Each year, approximately 30,000 Americans are diagnosed with multiple myeloma (MM), making it the second most commonly diagnosed hematological malignancy in the United States. Over time, the prevalence of MM has increased, with a progressively younger median age of diagnosis. Rapidly improving treatment options for MM has improved survival rates over the past 10 years, with 5-year survival rates approaching approximately 50%. However, questions abound regarding the role of race and ethnicity in MM, particularly with respect to survival rates.

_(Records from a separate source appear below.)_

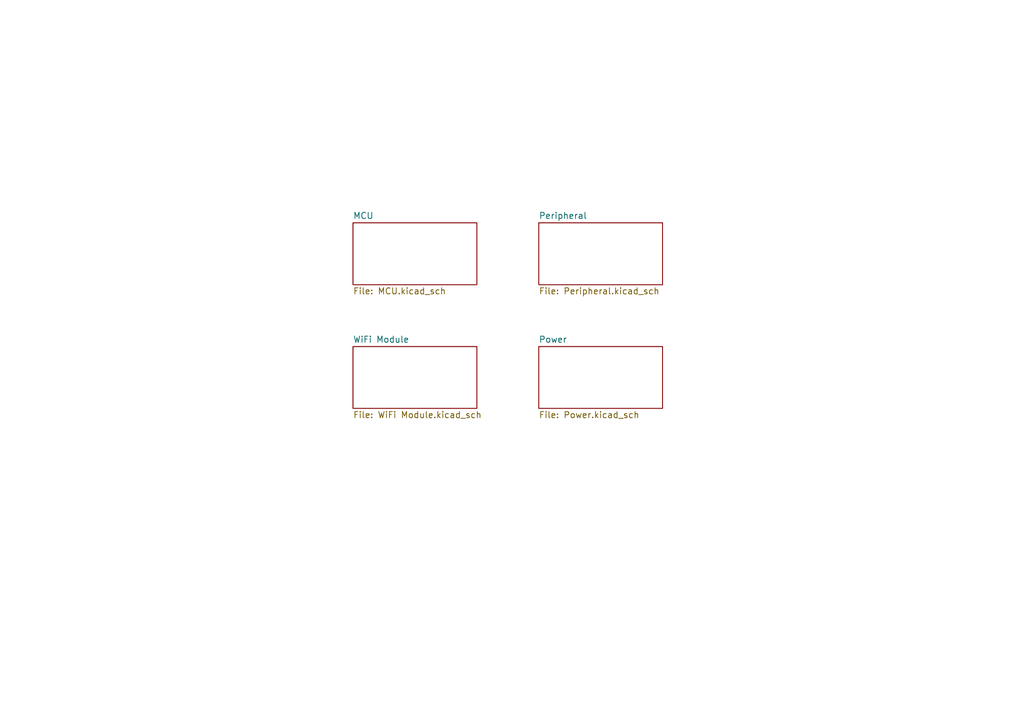
<source format=kicad_sch>
(kicad_sch
	(version 20250114)
	(generator "eeschema")
	(generator_version "9.0")
	(uuid "a13bf777-df69-4fca-a595-1655606de26c")
	(paper "A5")
	(title_block
		(title "ARM Seminar Board")
		(date "2025-05-12")
		(rev "1.0")
		(company "Robotics")
	)
	(lib_symbols)
	(sheet
		(at 110.49 71.12)
		(size 25.4 12.7)
		(exclude_from_sim no)
		(in_bom yes)
		(on_board yes)
		(dnp no)
		(fields_autoplaced yes)
		(stroke
			(width 0.1524)
			(type solid)
		)
		(fill
			(color 0 0 0 0.0000)
		)
		(uuid "152b59d9-b97f-4359-9ceb-93ad8b387c8a")
		(property "Sheetname" "Power"
			(at 110.49 70.4084 0)
			(effects
				(font
					(size 1.27 1.27)
				)
				(justify left bottom)
			)
		)
		(property "Sheetfile" "Power.kicad_sch"
			(at 110.49 84.4046 0)
			(effects
				(font
					(size 1.27 1.27)
				)
				(justify left top)
			)
		)
		(instances
			(project "ARM 세미나 보드"
				(path "/a13bf777-df69-4fca-a595-1655606de26c"
					(page "5")
				)
			)
		)
	)
	(sheet
		(at 110.49 45.72)
		(size 25.4 12.7)
		(exclude_from_sim no)
		(in_bom yes)
		(on_board yes)
		(dnp no)
		(fields_autoplaced yes)
		(stroke
			(width 0.1524)
			(type solid)
		)
		(fill
			(color 0 0 0 0.0000)
		)
		(uuid "775ef7db-5804-4ac1-9282-54ccd10ecf9a")
		(property "Sheetname" "Peripheral"
			(at 110.49 45.0084 0)
			(effects
				(font
					(size 1.27 1.27)
				)
				(justify left bottom)
			)
		)
		(property "Sheetfile" "Peripheral.kicad_sch"
			(at 110.49 59.0046 0)
			(effects
				(font
					(size 1.27 1.27)
				)
				(justify left top)
			)
		)
		(instances
			(project "ARM 세미나 보드"
				(path "/a13bf777-df69-4fca-a595-1655606de26c"
					(page "4")
				)
			)
		)
	)
	(sheet
		(at 72.39 71.12)
		(size 25.4 12.7)
		(exclude_from_sim no)
		(in_bom yes)
		(on_board yes)
		(dnp no)
		(fields_autoplaced yes)
		(stroke
			(width 0.1524)
			(type solid)
		)
		(fill
			(color 0 0 0 0.0000)
		)
		(uuid "b5274876-9229-45af-b9b9-2084afeb22e0")
		(property "Sheetname" "WiFi Module"
			(at 72.39 70.4084 0)
			(effects
				(font
					(size 1.27 1.27)
				)
				(justify left bottom)
			)
		)
		(property "Sheetfile" "WiFi Module.kicad_sch"
			(at 72.39 84.4046 0)
			(effects
				(font
					(size 1.27 1.27)
				)
				(justify left top)
			)
		)
		(instances
			(project "ARM 세미나 보드"
				(path "/a13bf777-df69-4fca-a595-1655606de26c"
					(page "3")
				)
			)
		)
	)
	(sheet
		(at 72.39 45.72)
		(size 25.4 12.7)
		(exclude_from_sim no)
		(in_bom yes)
		(on_board yes)
		(dnp no)
		(fields_autoplaced yes)
		(stroke
			(width 0.1524)
			(type solid)
		)
		(fill
			(color 0 0 0 0.0000)
		)
		(uuid "f513da9a-7c14-4f06-a8e4-d46bbba5d8cc")
		(property "Sheetname" "MCU"
			(at 72.39 45.0084 0)
			(effects
				(font
					(size 1.27 1.27)
				)
				(justify left bottom)
			)
		)
		(property "Sheetfile" "MCU.kicad_sch"
			(at 72.39 59.0046 0)
			(effects
				(font
					(size 1.27 1.27)
				)
				(justify left top)
			)
		)
		(instances
			(project "ARM 세미나 보드"
				(path "/a13bf777-df69-4fca-a595-1655606de26c"
					(page "2")
				)
			)
		)
	)
	(sheet_instances
		(path "/"
			(page "1")
		)
	)
	(embedded_fonts no)
)

</source>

The analysis reported below evaluates patient-level data from published Eastern Cooperative Oncology Group (ECOG)-ACRIN/South West Oncology Group (SWOG) and sought to further investigate these racial differences.1
This analysis included data from 9 previously published ECOG-ACRIN/SWOG clinical trials. Data collected on the patients enrolled in these trials included baseline demographics, clinical features, and MM characteristics. Clinical trials were grouped pertaining to fixed duration versus treatment given until progression, with or without stem cell transplantation, and treatment with a novel agent (ie, proteasome or immunomodulatory drug). Patients were separated into the following race-ethnicity categories: non-Hispanic whites, non-Hispanic African Americans, non-Hispanic others, and Hispanics. Investigators evaluated the relationship between race-ethnicity, and clinical outcomes, including progression and death.1
The final cohort included 2896 patients. The majority of patients were male (58.5%) and the median age was 61.4 years. Additionally, 81.9% were non-Hispanic whites, 13.5% were non-Hispanic African Americans, 2.6% were Hispanics, and 1.9% were non-Hispanic others. International Staging System (ISS) stage was only available for 2427 patients. Of these patients, 71.4% were stage I—II and 28.6% were stage III. A total of 63.9% of patients had lytic bony lesions. With regard to common laboratory parameters, 96.2% did not have hypercalcemia and 86.8% did not have any critical elevations in serum creatinine. Overall, 39.4% of patients had significant anemia. The number of patients who had an available body-mass index was 1261, and of those patients, 40.7% were overweight and the remaining 25.4% obese.1
Patient Characteristics by Race. Significant differences among race-ethnicity groups were observed with regard to median age at diagnosis (P <.001), gender (P = .002), overweight/obese (P = .0018), significant anemia (P <.001), and lactate dehydrogenase (P = .011). In regard to ECOG performance status, there were no serious differences with ISS stage, presence of absence of lytic bony lesions, bone marrow plasmacytosis, serum calcium, or creatine levels.1
Patient Participation in Clinical Trials by Race-Ethnicity. Significant differences among racial-ethnic subgroups for all clinical trial characteristics were observed with regard to enrollment in clinical trials (P <.001), treatment with novel anti-MM products (P = .047), stem cell transplantation trials (P = .034), and fixed duration treatment versus treatment to progression trials (P = .001).1
Outcomes by Patient Characteristics Other Than Race-Ethnicity. The study cohort was censored at 6 years and yielded 2375 progression events and 1782 deaths. Progression-free survival (PFS) was moderately stronger for females versus males and was significantly worse for patients ≥70 years, those having an ECOG performance status >0, and patients who were ISS stage III. With regard to laboratory parameters, PFS was much worse for patients with hemoglobin ≤10 g/dL and for those with serum creatinine ≥2 mg/dL. All of these parameters were also associated with significant differences in overall survival (OS), except with more profound results.1
Outcomes by Patient Race-Ethnicity. There were no significant results noted for response rates for the primary endpoints of clinical trials. Median PFS for the entire study population was 2 years and the median OS was 4.2 years.1
Among patients in the analysis, only 18% were non-white and the enrollment of minorities were found to decrease in most recent years. Overall, African-Americans were younger and included frequent poor-risk markers (eg, anemia and increased lactate dehydrogenase). Hispanics had the fewest number of patients enrolled in the trials that utilize novel therapeutic agents. Although certain demographic and clinical factors (ie, increased age, ECOG performance status, ISS stage, presence of anemia, and kidney dysfunction) were compared with decreased survival, patient race-ethnicity did not significantly effect response rates, PFS, or OS. The authors noted that “improved minority accrual in therapeutic clinical trials” needed to be a priority.1
1. Ailawadhi S, Jacobus S, Sexton R, et al. Disease and outcome disparities in multiple myeloma: exploring the role of race/ethnicity in the Cooperative Group clinical trials. Blood Cancer J. 2018;8(7):67. doi: 10.1038/s41408-018-0102-7.